Purging
For the past couple of years, I have tried and tried to create content for my blog. It has gone through name changes, content changes, ignored, renewed, and abandoned. I can sit here and list all of the reasons why I have started and not followed through. Ultimately, this blog has been with me through the highs and the lows and at times it was controlled by another person. I wasn’t allowed to express my true self and share with everyone what was really happening in my life.
The past two years, I have been through a huge and healthy transition in my life. It started when my ex and I split. I felt the heartache, mourned the loss, and began anew. I was thankful to start therapy and begin the shedding and healing that my soul needed. I was forced to see my life and the decisions I had made to get myself in the hole that I was, to begin digging myself out and start focusing on the things that I needed. I started participating in the things that I enjoyed. I rediscovered my passions, my loves, and have worked hard at maintaining.
Of course, this transition wasn’t easy as I tend to explain it to be at times.
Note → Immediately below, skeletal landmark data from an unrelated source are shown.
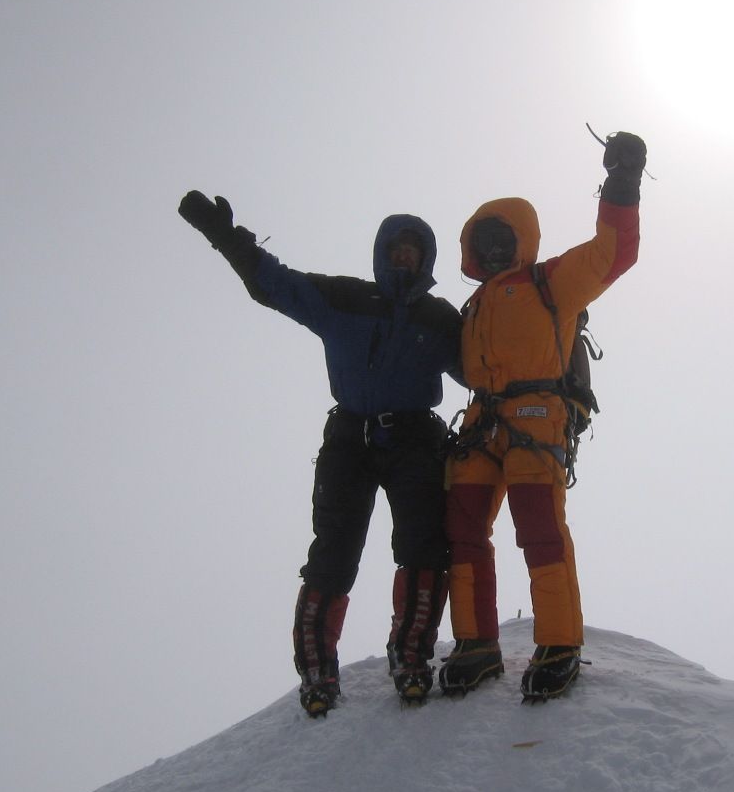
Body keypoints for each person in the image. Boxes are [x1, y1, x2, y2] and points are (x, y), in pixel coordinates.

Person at [178, 192, 462, 715]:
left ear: (426, 260)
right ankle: (317, 671)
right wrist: (225, 236)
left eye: (414, 250)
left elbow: (490, 362)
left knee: (424, 547)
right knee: (333, 554)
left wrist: (550, 352)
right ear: (382, 254)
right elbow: (276, 284)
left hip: (415, 440)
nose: (404, 256)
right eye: (396, 248)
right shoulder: (345, 297)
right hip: (350, 439)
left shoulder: (441, 319)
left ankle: (411, 657)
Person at [438, 131, 647, 700]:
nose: (493, 250)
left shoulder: (549, 281)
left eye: (502, 238)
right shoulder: (473, 307)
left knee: (539, 530)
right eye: (484, 242)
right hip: (480, 425)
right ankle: (476, 643)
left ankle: (558, 644)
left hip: (534, 418)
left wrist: (622, 180)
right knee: (463, 533)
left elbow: (613, 252)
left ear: (522, 240)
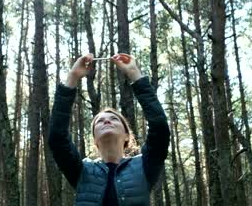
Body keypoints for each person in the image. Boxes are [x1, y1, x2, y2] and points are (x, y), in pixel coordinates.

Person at [49, 53, 170, 206]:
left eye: (114, 119)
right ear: (95, 140)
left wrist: (134, 74)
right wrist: (73, 76)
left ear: (127, 135)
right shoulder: (82, 171)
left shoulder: (144, 166)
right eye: (99, 121)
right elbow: (57, 138)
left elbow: (160, 128)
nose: (106, 120)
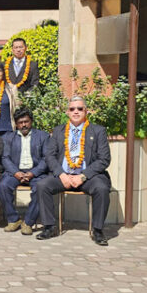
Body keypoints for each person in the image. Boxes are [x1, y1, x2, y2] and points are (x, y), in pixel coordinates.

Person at [37, 96, 111, 246]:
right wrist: (61, 174)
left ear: (86, 111)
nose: (76, 112)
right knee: (42, 185)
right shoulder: (58, 131)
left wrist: (83, 176)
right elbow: (49, 156)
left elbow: (104, 159)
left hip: (88, 176)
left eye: (79, 108)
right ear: (67, 112)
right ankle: (49, 227)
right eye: (72, 109)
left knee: (102, 188)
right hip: (63, 175)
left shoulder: (98, 131)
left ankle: (97, 230)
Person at [0, 108, 50, 235]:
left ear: (31, 121)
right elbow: (5, 158)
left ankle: (28, 222)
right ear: (16, 124)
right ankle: (13, 219)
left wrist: (33, 173)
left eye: (26, 121)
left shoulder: (43, 136)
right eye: (20, 122)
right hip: (16, 172)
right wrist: (16, 172)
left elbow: (46, 158)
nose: (24, 125)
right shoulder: (8, 137)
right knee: (3, 186)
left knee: (40, 188)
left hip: (36, 173)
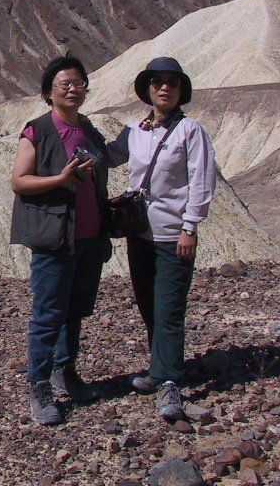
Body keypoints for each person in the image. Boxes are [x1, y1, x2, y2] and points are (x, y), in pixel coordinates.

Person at [105, 57, 216, 421]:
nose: (164, 87)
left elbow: (201, 180)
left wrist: (190, 227)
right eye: (157, 81)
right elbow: (109, 156)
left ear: (181, 89)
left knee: (169, 309)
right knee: (148, 305)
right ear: (147, 89)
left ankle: (169, 381)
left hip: (173, 236)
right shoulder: (134, 132)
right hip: (139, 233)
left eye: (172, 82)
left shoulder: (190, 131)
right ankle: (159, 369)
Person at [10, 55, 112, 425]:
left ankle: (64, 372)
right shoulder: (36, 131)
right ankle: (39, 385)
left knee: (75, 311)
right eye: (64, 84)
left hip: (88, 236)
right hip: (54, 238)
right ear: (49, 92)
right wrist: (61, 179)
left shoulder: (88, 129)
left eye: (79, 83)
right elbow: (19, 181)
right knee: (48, 314)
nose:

There were a lot of tears shed, ties that were cut, and I sat in silence. For the first time, I listened to the little girl I was drowning. All of the fears I had in regards to listening to that girl were false. I needed to hear and heal her. This process of self-discovery has been nerve-wracking and at times numbing.
I have enjoyed living and writing this new chapter in my life. I cannot wait to share the experiences of dating in L.A. and making amazing connections that will last a life time.